Regulatory hurdles: Regulatory barriers pose another significant challenge in the clinical application of tumor organoid technology. Organoids are essentially miniature versions of tumors, and as such, they must meet stringent regulatory standards before they can be used in clinical trials or personalized treatments. The regulatory processes surrounding the development of new cancer models involve extensive testing to ensure the safety, reliability, and reproducibility of the results. These models must demonstrate that they can reliably replicate human tumor behavior in a way that reflects the true complexity of the disease. Furthermore, there are ethical considerations associated with the use of human tissue in the creation of organoids, which adds another layer of regulatory complexity. Ethical sourcing, patient consent, and the potential for commercialization of these models are all aspects that must be considered by regulatory bodies.
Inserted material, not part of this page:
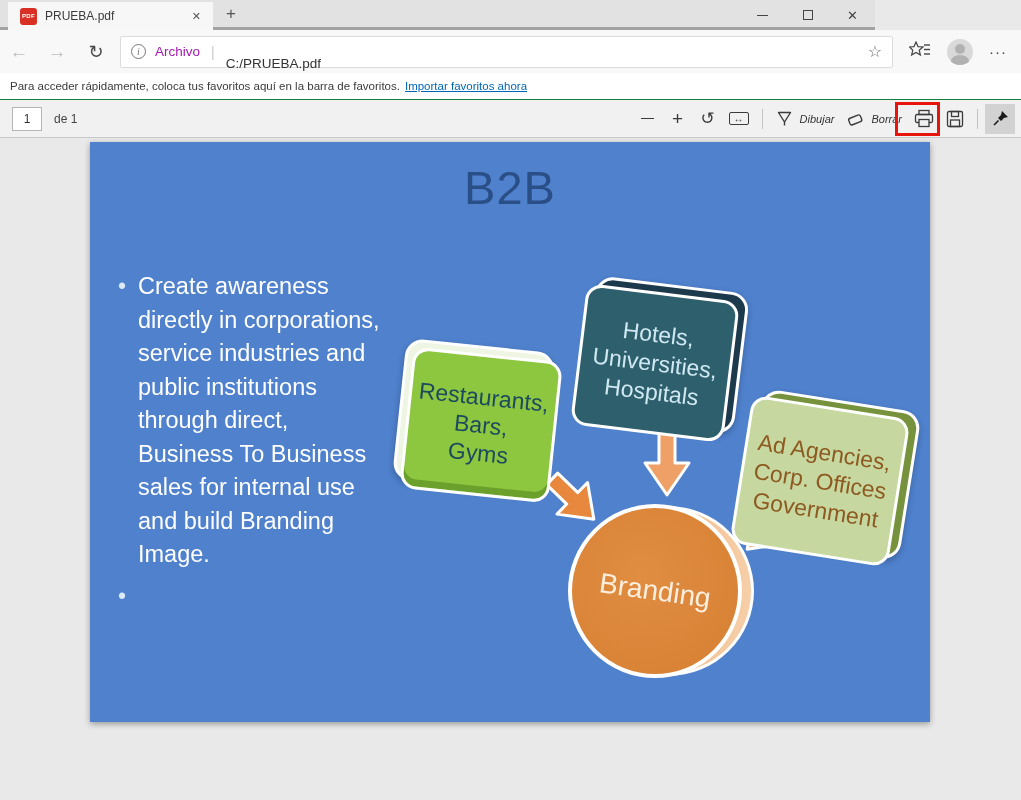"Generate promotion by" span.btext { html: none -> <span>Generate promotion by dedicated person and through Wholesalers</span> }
In addition to safety and ethical concerns, regulatory bodies must evaluate whether tumor organoids can be used as reliable predictive models for drug efficacy and toxicity testing. The standardization of organoid production processes and validation of their predictive power for various cancers is a lengthy and often expensive process. These hurdles delay the approval process, slowing the transition from experimental to clinical use. Furthermore, current regulatory frameworks are often ill-equipped to handle the novel nature of organoid technology, creating additional barriers for their integration into clinical practice[126,136] (Table 3).

Table 3 limitations and challenges associated with tumor organoid models.
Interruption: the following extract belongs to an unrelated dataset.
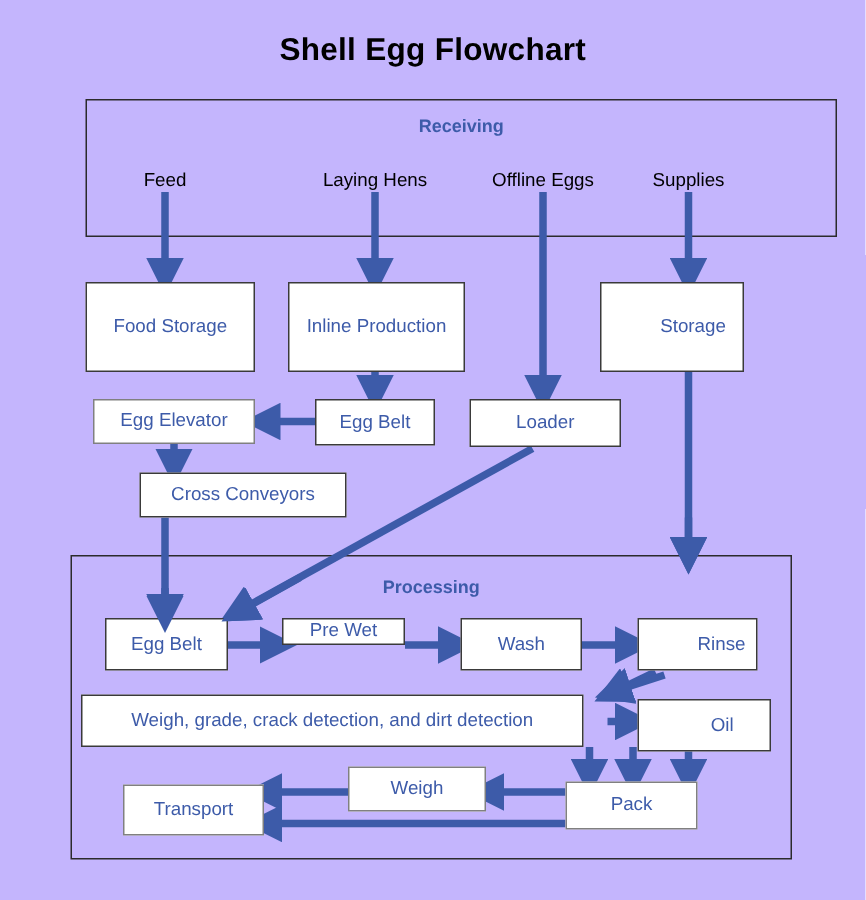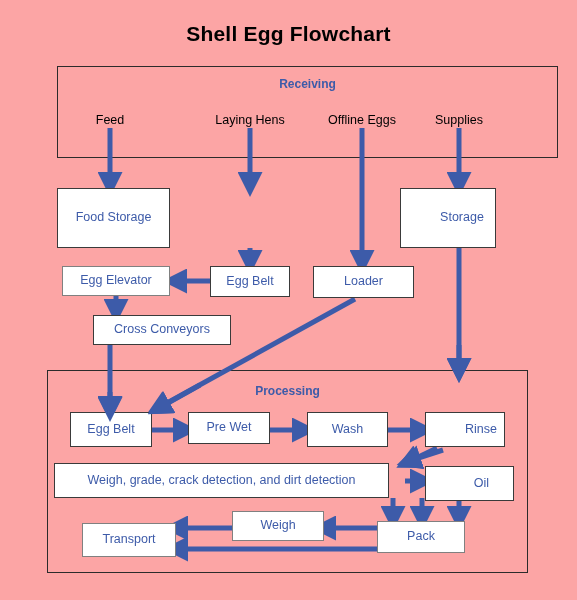"Shell Egg Flowchart" #canvas { background: #fca5a5 -> #c4b5fd }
Limitation	Impact on organoid research	Potential solutions
Genetic and epigenetic instability	Affects long-term fidelity of organoid models	Develop protocols for standardization and stability
Lack of tumor microenvironment elements	Limits accurate modeling of immune responses and drug delivery	Incorporate immune cells and vascularization
Use of animal-derived matrices	Ethical concerns and variability in results	Develop animal-free matrices and standardized protocols

Future perspectives and emerging technologies

The future of tumor organoids lies in further refining their integration with emerging technologies. Vascularized organoid models, which better replicate the in vivo TME, will enhance drug testing and therapeutic optimization. Advances in AI, multi-omics approaches, and organoid-on-chip systems will accelerate the development of personalized therapies, enabling clinicians to make more precise treatment decisions and improve patient outcomes[125].

CONCLUSION

Tumor organoids have revolutionized cancer research by offering more accurate, patient-specific models for drug testing and personalized therapy. These 3D models preserve the genetic, phenotypic, and microenvironmental characteristics of tumors, making them essential tools for studying cancer biology and predicting treatment responses. As technology continues to advance, tumor organoids will be integral to precision oncology, enhancing our understanding of cancer and enabling more effective, individualized therapies. The integration of advanced technologies and the development of standardized protocols will ensure the widespread adoption of organoid models in clinical settings, driving improvements in cancer treatment and patient outcomes.